In 1992, Haas Automation moved to a larger facility in Chatsworth, California. In 1997, the company moved again, to its current location in Oxnard, California. The 1-million-square-foot Oxnard facility is one of the largest, most modern machine tool manufacturing operations in the United States. Haas Automation currently produces four major product lines: vertical machining centers (VMCs), horizontal machining centers (HMCs), CNC lathes and rotary tables. Haas products are sold through a worldwide network of more than 170 Haas Factory Outlets – in more than 80 countries – that provide the industry’s best support and service. Major customers include Caterpillar, Chrysler, Ford Motor Company, General Motors, John Deere and Rockwell Automation.

Although Mr. Haas is the owner and president of Haas Automation, his primary duty has always been heading up the engineering department – 95% of all new design ideas originate with him. Mr. Haas sketches out his ideas, and then turns them over to the engineers for refinement. He then reviews the engineers’ work and makes further modifications, as required. One of Haas Automation’s strengths is its ability to take a new machine from initial concept, through design, and into production in just 6 to 12 months.

Gene Haas and Education

Gene Haas and Haas Automation, Inc., have long been committed to training the machinists and engineers of the future, actively supporting educational institutions through entrustments, educational discounts, and donations of used equipment – first at the local level, and now worldwide.

The shortage of skilled labor is an ongoing problem facing the manufacturing industry. Haas Automation has taken an active role addressing the shortage by establishing a worldwide network of Haas Technical Education Centers (HTECs). These HTECs are a vital part of many local training centers, community colleges, and universities – providing an environment where students can take theory out of the classroom and apply it in a modern manufacturing environment. Students learn machining and metalworking skills through a hands-on approach, using the types of CNC machine tools they will encounter when they enter the workforce.
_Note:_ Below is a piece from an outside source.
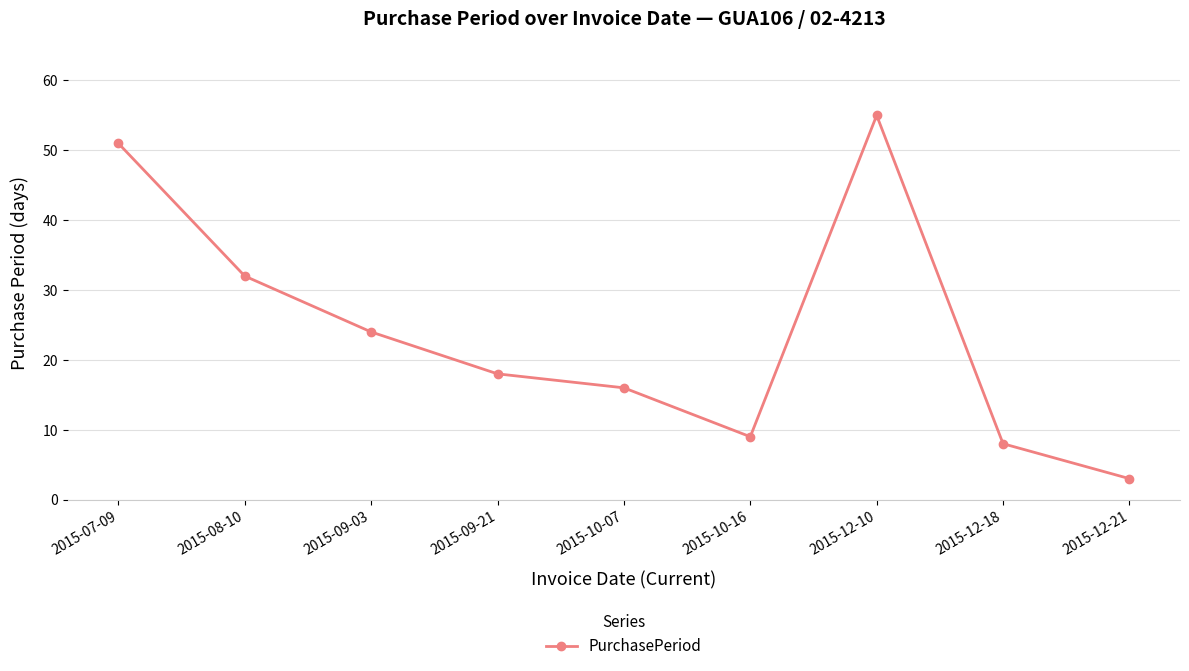

True or false: the data shows 55 at 2015-12-10.

True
“By providing training for students today,” says Gene Haas, “we are guaranteeing a pool of skilled labor for the future, and continued growth for the manufacturing industry.”

Gene Haas and Racing

In addition to his professional accomplishments, Gene Haas is passionate about auto racing. He has competed successfully in off-road truck racing, and sponsored numerous race teams through the years, in CART, IndyCar, and NASCAR, including a long-time partnership with Hendrick Motorsports. In 2002, Mr. Haas purchased the Craftsman Truck Race Facility from Hendrick Motorsports and formed his own NASCAR team, Haas CNC Racing. In 2008, Gene Haas joined forces with NASCAR Champion Tony Stewart to form the highly successful Stewart-Haas Racing team.

Gene Haas has been a dedicated philanthropist for most of his life. He shares his success through charitable giving – improving communities on the local, state, and international levels.
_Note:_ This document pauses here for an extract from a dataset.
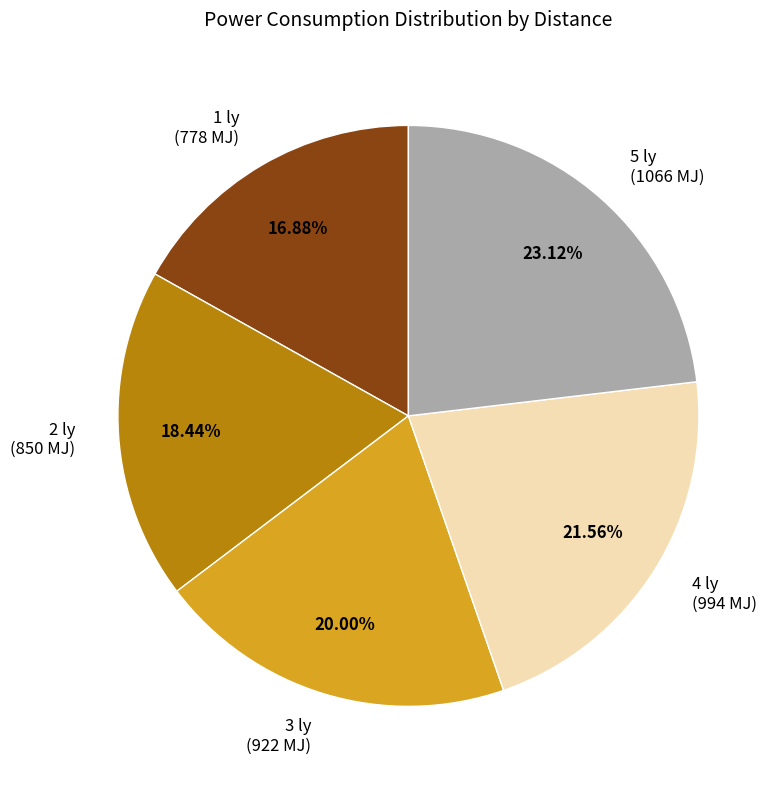

To the nearest percent, what is the difference between the 4 ly and 2 ly slice percentages?

3%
In 1999, Gene Haas founded The Gene Haas Foundation, a non-profit organization to help provide funding to various humanitarian organizations. These charities provide youth services, assistance to families in need, and educational support. Gene Haas helps fund grants and scholarships for programs at institutions such as the American University of Associate Women and California State University Northridge.

Since 1999, the Gene Haas Foundation has helped more than 800 organizations, including the YMCA, the Boys and Girls Clubs of America, the Salvation Army, the RAIN Transitional Living Center, the American Red Cross, and the United Way.

Gene Haas has provided more than $8.5 million dollars to various non-profit organizations.